La partita è iniziata in modo emozionante e al 16' minuto è arrivato il primo gol del match. Grazie all'abilità e alla determinazione di Zbigniew Boniek, la Polonia è passata in vantaggio sul punteggio di 1-0.
Tuttavia, l'URSS non ha perso tempo a reagire e ha continuato ad attaccare per cercare il pareggio. La tenacia degli avversari è stata premiata al minuto 62, quando un autogol di R. Wojcicki ha consentito all'URSS di pareggiare il punteggio, portandolo sul 1-1.
Nel corso della partita, entrambe le squadre hanno cercato di prendere il controllo del gioco, ma le difese hanno fatto un buon lavoro nel respingere gli attacchi avversari.
Il Polonia ha apportato alcune sostituzioni per cercare di cambiare il corso del match. Al minuto 73, A. Iwan ha rimpiazzato Janusz Kupcewicz, mentre al minuto 80, D. Dziekanowski ha sostituito Wlodzimierz Smolarek.
Anche l'URSS ha apportato alcune modifiche nel tentativo di migliorare le loro prospettive di vittoria.
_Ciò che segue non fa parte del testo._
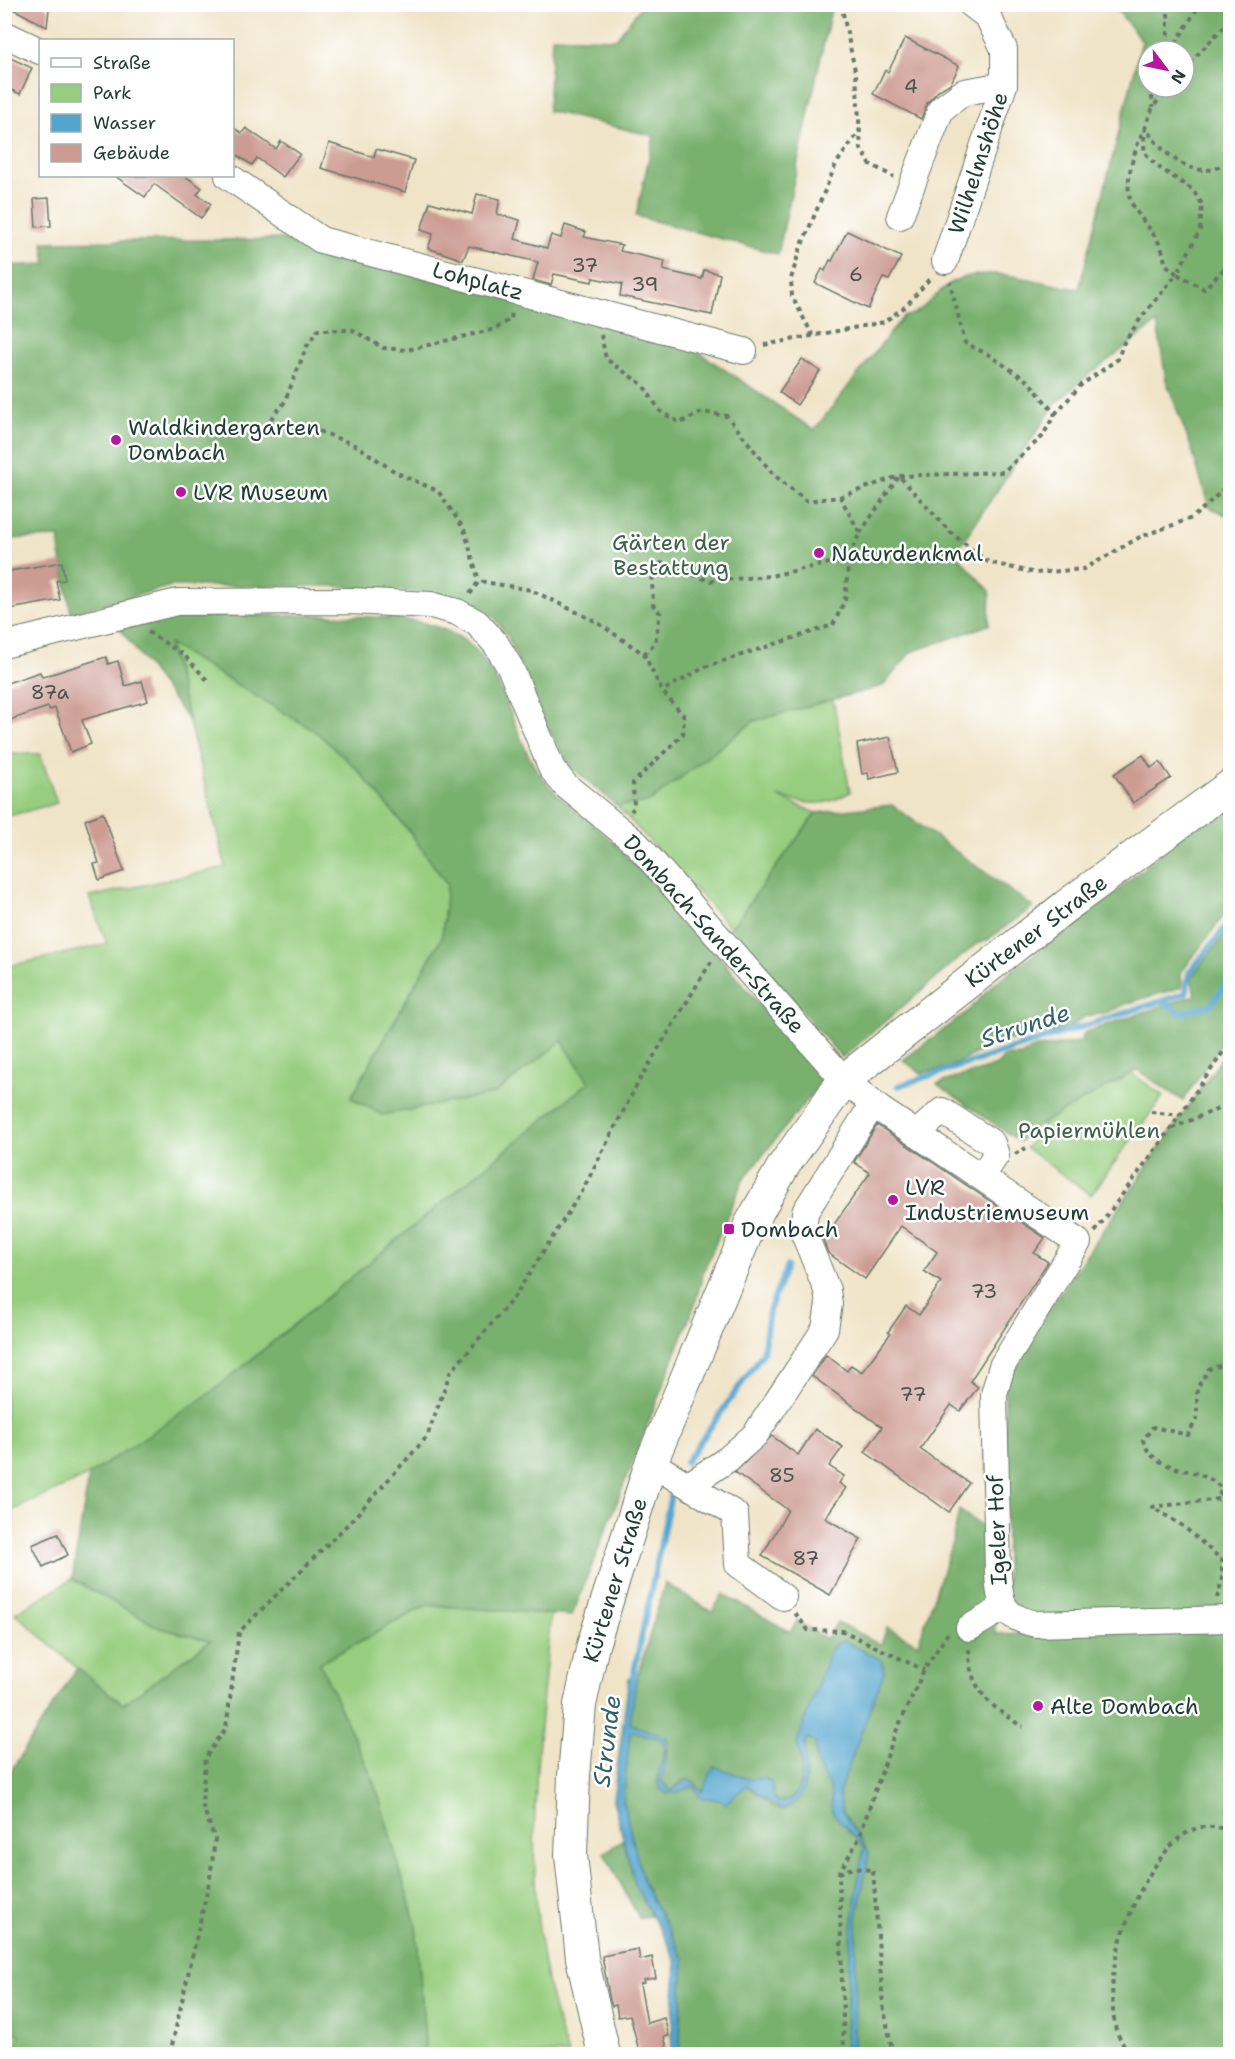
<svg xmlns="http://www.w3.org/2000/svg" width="1235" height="2059" viewBox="0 0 1235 2059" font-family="'Shantell Sans',sans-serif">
<rect width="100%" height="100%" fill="#fff"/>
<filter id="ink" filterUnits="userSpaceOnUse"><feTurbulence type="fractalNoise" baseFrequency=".0167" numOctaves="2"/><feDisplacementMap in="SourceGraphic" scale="12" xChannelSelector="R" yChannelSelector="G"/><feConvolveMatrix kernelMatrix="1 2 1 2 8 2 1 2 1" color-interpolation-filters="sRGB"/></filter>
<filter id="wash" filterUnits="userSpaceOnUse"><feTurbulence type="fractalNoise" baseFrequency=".008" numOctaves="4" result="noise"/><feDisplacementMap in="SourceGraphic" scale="24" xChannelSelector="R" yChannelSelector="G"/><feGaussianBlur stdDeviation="1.35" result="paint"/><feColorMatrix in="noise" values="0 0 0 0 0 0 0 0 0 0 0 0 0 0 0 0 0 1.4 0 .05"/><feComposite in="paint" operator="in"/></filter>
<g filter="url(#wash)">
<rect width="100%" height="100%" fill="#f0e4c8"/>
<g fill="#97cd7f" stroke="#5b855a" stroke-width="1.5">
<path d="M169,644L315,731L356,768L409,831L447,884L442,937L351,1097L494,1094L562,1040L589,1082L213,1391L89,1475L5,1514L4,967L107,944L89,897L226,867Z"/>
<path d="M833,699L850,792C821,809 808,804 777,796L816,813L731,928L617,806L649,802L754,721Z"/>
<path d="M5,754H40L57,803L5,817Z"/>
<path d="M1098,1049L1163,1096L1091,1195L1026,1148Z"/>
<path d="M72,1579L160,1628L211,1640L123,1704L77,1668L15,1613Z"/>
<path d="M427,1605L551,1614C537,1759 515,1914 568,2054H426L416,1926L375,1784L319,1663Z"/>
<path d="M4,2028L20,2033L15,2054H5Z"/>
</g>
<g fill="#79b06e" stroke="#4c7651" stroke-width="1.5" fill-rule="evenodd">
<path d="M642,5H832L778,254L636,216L654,136L548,111L552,37L616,39Z"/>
<path d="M1113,5H1230V517L1209,507L1191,447L1166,380L1157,323L1090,374L1056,403L955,553L990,591L989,625L911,652L883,686L754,721L649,802L617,806L569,765L545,724L507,635L494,617L474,603L417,592L331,586H171L71,613L59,547L60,537L5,539L4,266L46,264L43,242L298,239L694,349L814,430L903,317C926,313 936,289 956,280C994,264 1039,284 1079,289L1142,41ZM1148,51H1184V87H1148Z"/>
<path d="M329,615C373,618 428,614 465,641C509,673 512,745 548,785C562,801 580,813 596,827C622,849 646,876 669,901C723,957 772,1021 823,1080L743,1180L704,1270L695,1304L572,1616L427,1605L320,1663L375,1784L416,1926L426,2054H15L20,2034L5,2028V1780L77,1668L123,1704L210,1641L160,1628L72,1579L89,1475L213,1391L589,1082L562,1041L494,1094L382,1115L351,1098L442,937L447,884L409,831L356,768L315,731L169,644L189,721L120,629L175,616Z"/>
<path d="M1230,793V907L1181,973L1182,987L1128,1003L1108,1012L1084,1017L1068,1029L998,1042L948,1068L921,1073L903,1060L967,1012L995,983L1101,905Z"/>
<path d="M892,805L1033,907L986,941L976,944L842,1058L731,928L816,813Z"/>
<path d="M1230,928V1030L1183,1101L1137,1070L1027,1132L1020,1142L937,1084L997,1065L1004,1057L1021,1056L1031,1049L1080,1042L1085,1032L1195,995L1191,977Z"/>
<path d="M1230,1046V1605L1170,1618L1037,1621L1006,1602L1005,1373Z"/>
<path d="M996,1379L995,1634L1172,1627L1230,1628V2054H853L857,1917L869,1853L842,1811L839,1792L883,1672V1665L797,1743C803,1762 808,1801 778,1802L773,1797V1788L715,1767L702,1792L694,1781L684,1780L671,1791L661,1781L669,1744L659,1733L647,1731L630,1723L636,1681L665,1583L712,1612L723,1594L790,1632L797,1621L827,1639L837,1622L881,1645L887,1627L918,1644L953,1540L959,1510L994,1535L981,1414Z"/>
<path d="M632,1731L661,1739L665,1748L657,1782L667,1794L694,1787L700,1797L720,1800L747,1785L774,1807L782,1810C816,1781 803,1781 805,1742L808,1738L815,1742L817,1764L830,1788L832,1812L864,1848C850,1917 847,1984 846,2054H679L684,1959L644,1884L623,1802L630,1733Z"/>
<path d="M623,1840L636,1887L651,1915L639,1918L604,1853Z"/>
</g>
<path fill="#53a5ce" stroke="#397181" stroke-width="1.5" d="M845,1641L881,1660L884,1672L839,1792L842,1811L869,1853L857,1917L853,2054H846C847,1984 850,1917 864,1848L832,1812L830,1788L817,1764L815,1742L808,1738L805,1742C804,1768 814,1798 782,1810L747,1785L725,1804L720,1800L700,1797L694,1787L689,1786C682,1791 672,1797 663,1791C651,1783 665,1760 665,1748C665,1745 662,1742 661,1739L633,1731L630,1733L623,1802L644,1884L684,1959L679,2054H671L676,1962L669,1945L636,1887L613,1800L629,1678L636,1681L630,1723C642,1731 656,1731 667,1738L665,1768L661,1781L671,1791L689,1779L702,1792L714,1766L748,1779L764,1778L771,1781L773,1797L778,1802C808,1801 803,1762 797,1743L830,1650L837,1643Z"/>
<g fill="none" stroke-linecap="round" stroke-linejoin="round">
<g stroke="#53a5ce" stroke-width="6">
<path d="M1163,1001L1181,1013L1211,1005L1230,978"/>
<path d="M898,1086L1186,993L1189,973L1230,921"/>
<path d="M686,1462L763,1353L769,1311L787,1266"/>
<path d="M631,1687L671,1494"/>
</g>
</g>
<g id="blocks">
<g fill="#cc9b92">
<path d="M4,4H40L49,9L47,27Z"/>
<path d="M905,38L959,66L951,83L939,90L927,103L921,119L873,94L885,70L888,72Z"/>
<path d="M4,55L32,68L20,94L4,87Z"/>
<path d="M232,127L242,133L246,128L276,149L281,141L300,154L283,177L257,158L252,165L232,152Z"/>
<path d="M329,143L374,157L376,149L414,160L405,192L321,168Z"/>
<path d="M115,176H185L202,188L197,194L211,204L201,218L154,184L145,197Z"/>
<path d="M477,194L500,199L497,214L520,220L515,239L547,248L551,235L561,238L565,225L586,232L584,237L622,245L620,251L665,261L663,270L702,279L704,270L720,274L712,315L620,296L622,284L593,278L592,282L554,274L551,285L533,280L538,262L469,246L463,260L428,248L433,234L421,230L430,202L472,214Z"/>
<path d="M49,198L51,226L36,227L34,199Z"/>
<path d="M847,231L901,257L889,280L883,278L868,309L815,283L822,269L825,271L830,260L832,261Z"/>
<path d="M802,359L820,371L797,405L779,392Z"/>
<path d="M62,562L65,580L56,581L60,600L4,610V572Z"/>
<path d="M106,657L108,664L118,661L125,686L142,681L148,701L82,720L91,744L71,752L55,708L50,710L48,707L4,722V684L40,672L42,677Z"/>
<path d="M890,737L898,772L869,779L868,773L862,774L857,744Z"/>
<path d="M1143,755L1151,768L1160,762L1171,778L1133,803L1114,774Z"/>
<path d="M103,813L124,871L99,880L94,864L99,863L85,820Z"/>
<path d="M877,1125L1045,1238L1034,1253L1048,1262L970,1381L978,1387L960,1411L951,1405L920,1449L969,1483L949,1512L865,1452L882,1427L812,1376L826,1355L847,1371L851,1365L862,1372L890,1334L888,1332L906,1306L919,1315L941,1282L924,1271L937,1252L901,1226L865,1279L828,1253L823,1240L870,1173L854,1162Z"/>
<path d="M815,1429L843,1447L829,1466L844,1476L839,1483L846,1488L825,1518L861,1539L830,1595L762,1556L788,1510L735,1472L772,1436L798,1455Z"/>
<path d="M58,1534L68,1555L43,1567L32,1545Z"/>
<path d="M638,1949L640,1960L652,1957L656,1978L643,1980L644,1983L640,1984L647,2023L664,2018L669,2036L664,2037L669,2055H640L630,2015L618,2017L616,2005L612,2006L610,2001L602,1956Z"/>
</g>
</g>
</g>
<g filter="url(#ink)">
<use href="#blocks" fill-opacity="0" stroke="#687768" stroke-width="1.5"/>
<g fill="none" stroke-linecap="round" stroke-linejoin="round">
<g stroke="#687768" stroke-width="28">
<g id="minor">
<path d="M4,34L40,51"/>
<path d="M228,176L321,240L744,351"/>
<path d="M900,216L941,109L964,92L1004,85"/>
<path d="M945,261L1004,85V49L988,17L971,4"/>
<path d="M4,645L177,602L350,601L431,605L457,612L477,623L496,644L511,669L552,769L565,785L637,844L844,1080L881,1110L1078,1242L1002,1366L994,1394L998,1574C1000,1606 1003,1616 1035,1624L1230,1619"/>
<path d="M917,1133L942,1111L992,1143L996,1155L982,1176"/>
<path d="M651,1463L735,1514L738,1564L783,1597"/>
<path d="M689,1485L728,1459L755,1435L825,1329L829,1304L827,1290L803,1231L805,1212L873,1104"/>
<path d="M969,1628L1003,1608"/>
</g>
</g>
<g stroke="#687768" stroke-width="34">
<path id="major" d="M604,2054L582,1958L571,1855L574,1776L580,1705L593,1645L651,1463L750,1225L784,1165L844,1080L1066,906L1230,786"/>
</g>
<g stroke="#687768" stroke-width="4" stroke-dasharray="4.5 4.5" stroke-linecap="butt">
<path d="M841,4L856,75L861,149L870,164L894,177"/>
<path d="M1168,4V51"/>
<path d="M1171,51L1200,4"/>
<path d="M1184,69L1230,20"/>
<path d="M1151,87L1153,107"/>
<path d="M1169,87L1153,107L1145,127C1161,154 1201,188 1230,159"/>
<path d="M1145,127L1144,152L1157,166L1193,190L1202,204L1200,230L1177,274L1165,264C1163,238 1144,226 1132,204C1122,185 1136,145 1145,127Z"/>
<path d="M601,335L606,359L643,385L660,411L680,423L702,412L727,416L773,474L806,501L840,497L860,533L849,555L845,600L833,625L705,667L662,691"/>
<path d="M813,336L792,296L791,279L799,252L836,164L860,130"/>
<path d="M764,345L884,322L906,306L931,277"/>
<path d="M1055,414L1081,385L1118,359L1123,344L1143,315L1177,274L1204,289L1230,263"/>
<path d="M265,426L284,403L307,346L318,330H353L383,348L407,350L495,329L511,319L512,312"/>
<path d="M266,426L309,427L357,446L397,473L438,491L464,529L479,581"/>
<path d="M840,497L899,476L1003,472L1042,437L1055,414L1029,382L989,355L965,343L950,282"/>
<path d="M860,533L899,476L950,532L988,562L1035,573L1084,569L1140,537L1192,518L1222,491L1230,474"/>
<path d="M470,594L479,581L531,590L595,621L644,654L662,691L684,716L683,734L633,783L634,808L631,811"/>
<path d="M148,632L184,655L208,681"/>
<path d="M644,654L655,643L660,613L653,605L652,580L661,563L710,581L770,576L826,564L849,555"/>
<path d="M1151,1112L1180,1115"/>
<path d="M1172,1128L1230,1104"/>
<path d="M1015,1154L1026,1148"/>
<path d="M1095,1232L1171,1128L1230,1042"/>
<path d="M1217,1598L1222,1580V1560L1183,1526L1152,1507L1219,1499L1221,1488C1200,1464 1154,1476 1143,1440L1153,1427L1188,1435L1197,1418V1388L1209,1369L1230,1363"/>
<path d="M795,1613L808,1630L843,1631L924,1670"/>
<path d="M969,1649C968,1689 992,1708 1023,1727"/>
<path d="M839,1873L853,1868L873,1870L883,2005L893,2054"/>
<path d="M170,2054L210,1878L215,1839L202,1804L205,1758L226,1728L239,1632L351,1521L427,1437L450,1373L515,1296L582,1191L640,1079L711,962"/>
<path d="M844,2054L839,1873L858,1840L895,1734L924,1670L948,1633"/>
<path d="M1129,2054C1125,2047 1119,2038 1116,2030C1112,2012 1111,1988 1114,1970C1119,1929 1152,1851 1190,1831C1204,1824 1216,1827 1230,1830"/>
</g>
<use href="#minor" stroke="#fff" stroke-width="26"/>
<use href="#major" stroke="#fff" stroke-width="32"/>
</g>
</g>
<g fill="#b5179e" stroke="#fff" stroke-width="2">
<circle cx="116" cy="440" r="6"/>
<circle cx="181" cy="492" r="6"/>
<circle cx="819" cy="553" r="6"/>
<circle cx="893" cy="1200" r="6"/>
<rect x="723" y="1223" width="12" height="12" rx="3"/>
<circle cx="1038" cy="1706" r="6"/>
</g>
<g text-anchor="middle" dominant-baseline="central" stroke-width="5" stroke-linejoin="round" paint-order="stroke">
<g font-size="20" fill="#4a544c">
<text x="911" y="86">4</text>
<text x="585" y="265">37</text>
<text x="856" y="274">6</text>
<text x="645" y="284">39</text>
<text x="50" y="692">87a</text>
<text x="984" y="1291">73</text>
<text x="913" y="1394">77</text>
<text x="782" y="1475">85</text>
<text x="806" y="1558">87</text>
</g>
<g font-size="22" fill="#1f3d34" stroke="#fff">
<text transform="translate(978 163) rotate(-72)">Wilhelmshöhe</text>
<text transform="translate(478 281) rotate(15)">Lohplatz</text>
<text transform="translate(1036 931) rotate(-37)">Kürtener Straße</text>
<text transform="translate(714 934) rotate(48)">Dombach-Sander-Straße</text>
<text transform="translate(997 1530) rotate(-92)">Igeler Hof</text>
<text transform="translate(615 1580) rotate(-73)">Kürtener Straße</text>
</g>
<g font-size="22" fill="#1f3d34" stroke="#fff" text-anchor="start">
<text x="128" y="427">Waldkindergarten<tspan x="128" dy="25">Dombach</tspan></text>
<text x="193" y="492">LVR Museum</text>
<text x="831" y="553">Naturdenkmal</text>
<text x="905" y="1187">LVR<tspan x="905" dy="25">Industriemuseum</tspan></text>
<text x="741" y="1229">Dombach</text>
<text x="1050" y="1706">Alte Dombach</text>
</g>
<g font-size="22" fill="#3d6147" stroke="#fff">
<text x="671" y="542">Gärten der<tspan x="671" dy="25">Bestattung</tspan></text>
<text x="1089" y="1130">Papiermühlen</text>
</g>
<g font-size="24" font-style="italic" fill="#31616a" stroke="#fff">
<text transform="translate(1025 1026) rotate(-18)">Strunde</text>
<text transform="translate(607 1741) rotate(-83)">Strunde</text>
</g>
</g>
<rect width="1235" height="2059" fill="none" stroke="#fff" stroke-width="24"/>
<rect x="39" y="39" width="195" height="138" fill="#ffffff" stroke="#a5b1ae" stroke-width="1.5"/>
<rect x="51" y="58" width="30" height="9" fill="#ffffff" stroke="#a5b1ae" stroke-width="1.5"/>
<text x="93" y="69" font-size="18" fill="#1f3d34">Straße</text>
<rect x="51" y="84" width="30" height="18" fill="#97cd7f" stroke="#a5b1ae" stroke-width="1.5"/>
<text x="93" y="99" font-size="18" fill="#1f3d34">Park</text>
<rect x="51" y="114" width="30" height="18" fill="#53a5ce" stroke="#a5b1ae" stroke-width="1.5"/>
<text x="93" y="129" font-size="18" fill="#1f3d34">Wasser</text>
<rect x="51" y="144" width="30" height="18" fill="#cc9b92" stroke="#a5b1ae" stroke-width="1.5"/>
<text x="93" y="159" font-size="18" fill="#1f3d34">Gebäude</text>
<g transform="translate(1166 69) rotate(122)"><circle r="28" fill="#ffffff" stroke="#a5b1ae" stroke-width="1.5"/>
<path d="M0-4.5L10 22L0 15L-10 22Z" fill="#b5179e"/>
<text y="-9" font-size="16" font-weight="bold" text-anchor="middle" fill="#1f3d34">N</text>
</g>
</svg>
Al minuto 74, S. Andreev ha sostituito Oleg Blokhin, mentre al minuto 84, Andriy Bal ha rimpiazzato Khoren Oganesyan.
Nonostante il continuo impegno di entrambe le squadre per cercare di segnare il gol della vittoria, il punteggio è rimasto bloccato sul 1-1 fino al fischio finale.
La partita si è conclusa con un pareggio, ma entrambe le squadre possono essere soddisfatte del loro impegno e della prestazione sul campo. Questo risultato avrà sicuramente un impatto sulle prospettive di entrambe le squadre nella competizione di qualificazione.